A contratação de um goleiro com a qualidade de Sommer – bom demais para ser reserva, nem tão bom para ameaçar um Neuer em plena forma – levantou dúvidas sobre a continuidade de carreira de Neuer, mas o jogador afirmou que não haverá sequelas. “Minha perna está ok. Eu tive algumas lesões que me tiraram de ação por muito tempo e me forçaram a correr alguns riscos pelo clube no passado. É diferente neste caso porque eu posso ver o caminho de volta bem claramente. Minha perna, o processo de cura, reabilitação, voltar: eu sei como funcionará. Não haverá danos duradouros. Foi um choque em um primeiro momento, mas eu tenho experiência com lesões ruins e rapidamente fiquei otimista novamente. Em 2018, após quebrar meu metatarso, muitos disseram que já era para mim, e eu voltei”, lembrou.

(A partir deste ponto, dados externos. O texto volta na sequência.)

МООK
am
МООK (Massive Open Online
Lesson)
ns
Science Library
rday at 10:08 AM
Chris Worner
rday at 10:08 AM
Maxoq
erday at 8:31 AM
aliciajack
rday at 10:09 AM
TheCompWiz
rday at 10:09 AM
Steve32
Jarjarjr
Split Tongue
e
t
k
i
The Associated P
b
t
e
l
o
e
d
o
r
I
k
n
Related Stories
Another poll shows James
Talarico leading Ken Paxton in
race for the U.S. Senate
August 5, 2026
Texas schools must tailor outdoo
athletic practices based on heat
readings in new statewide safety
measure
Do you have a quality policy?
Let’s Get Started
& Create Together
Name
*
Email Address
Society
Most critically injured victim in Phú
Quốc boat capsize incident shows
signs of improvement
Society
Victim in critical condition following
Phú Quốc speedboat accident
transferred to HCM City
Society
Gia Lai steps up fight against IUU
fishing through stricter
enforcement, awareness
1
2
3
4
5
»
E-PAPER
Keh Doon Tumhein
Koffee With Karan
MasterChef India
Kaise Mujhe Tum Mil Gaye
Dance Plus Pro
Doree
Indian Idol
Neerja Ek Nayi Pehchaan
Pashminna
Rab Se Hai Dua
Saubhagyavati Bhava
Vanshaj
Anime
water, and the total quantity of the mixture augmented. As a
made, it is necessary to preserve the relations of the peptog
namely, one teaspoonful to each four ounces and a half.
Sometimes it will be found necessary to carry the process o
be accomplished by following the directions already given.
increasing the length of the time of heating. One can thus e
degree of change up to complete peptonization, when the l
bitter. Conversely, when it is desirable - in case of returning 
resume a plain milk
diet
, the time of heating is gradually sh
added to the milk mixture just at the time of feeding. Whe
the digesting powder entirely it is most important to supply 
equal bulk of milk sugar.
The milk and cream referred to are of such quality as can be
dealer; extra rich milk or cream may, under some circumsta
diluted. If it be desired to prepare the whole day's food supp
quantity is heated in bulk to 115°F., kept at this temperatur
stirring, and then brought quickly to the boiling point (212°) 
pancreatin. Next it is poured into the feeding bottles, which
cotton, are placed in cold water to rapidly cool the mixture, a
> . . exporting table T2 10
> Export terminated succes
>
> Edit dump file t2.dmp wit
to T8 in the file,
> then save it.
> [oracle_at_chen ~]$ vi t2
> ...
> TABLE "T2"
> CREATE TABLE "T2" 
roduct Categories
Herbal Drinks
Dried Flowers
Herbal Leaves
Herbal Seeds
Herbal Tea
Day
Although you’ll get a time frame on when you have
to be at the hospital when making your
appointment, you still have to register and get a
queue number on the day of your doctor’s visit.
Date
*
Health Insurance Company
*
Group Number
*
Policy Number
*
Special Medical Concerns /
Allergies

Neuer elogiou a contratação de Sommer e garantiu que não teve nenhum problema com a chegada de um jogador de tanto status para competir com ele. “Eu sou a pessoa mais feliz do mundo quando Sven Ulreich (outro reserva) vai bem, como ele sempre ficou por mim. Quando Yann foi contratado, eu disse aos chefes que não tinha problema nenhum com isso. Eu acho que é bom ter dois grandes goleiros. Sou um cara de equipe. É importante para mim o que acontece com o Bayern. Eu vejo o contexto geral, não penso apenas em mim e na minha dor. Tenho uma vocação, tenho um emprego. Sou uma parte importante do time e também uma parte importante do clube e quero que o clube e o time sejam o mais bem sucedidos que puderem. Isso é o mais importante para mim”, afirmou.
“Conheço Yann há muito tempo e sei que ele é uma pessoa legal – e um bom goleiro. O clube encontrou uma grande solução. Era importante para mim que houvesse alguém lá e que eu não precisasse me preocupar. Sven Ulreich também teria feito um excelente trabalho. Mas, para mim, foi uma reação natural. É quem eu sou. Todos nos beneficiamos quando o time e o clube são bem sucedidos. Até eu, sentado em casa de muletas”, acrescentou.
Neuer contou também como passou a notícia ao clube, depois da sua cirurgia. “Eu coloquei uma foto no nosso grupo de WhatsApp e pedi desculpas. Eu também liguei para as pessoas no comando, pedi desculpas para eles. Não sou um covarde que se esconde. Eu expliquei tudo, incluindo o contexto. Eles ficaram em choque. Ninguém conseguia dizer nada em um primeiro momento. Talvez por isso tenham ficado um pouco reservados comigo. Eu consegui entender. Depois da Copa do Mundo, não foi fácil para o clube lidar com a decepção dos jogadores”, encerrou.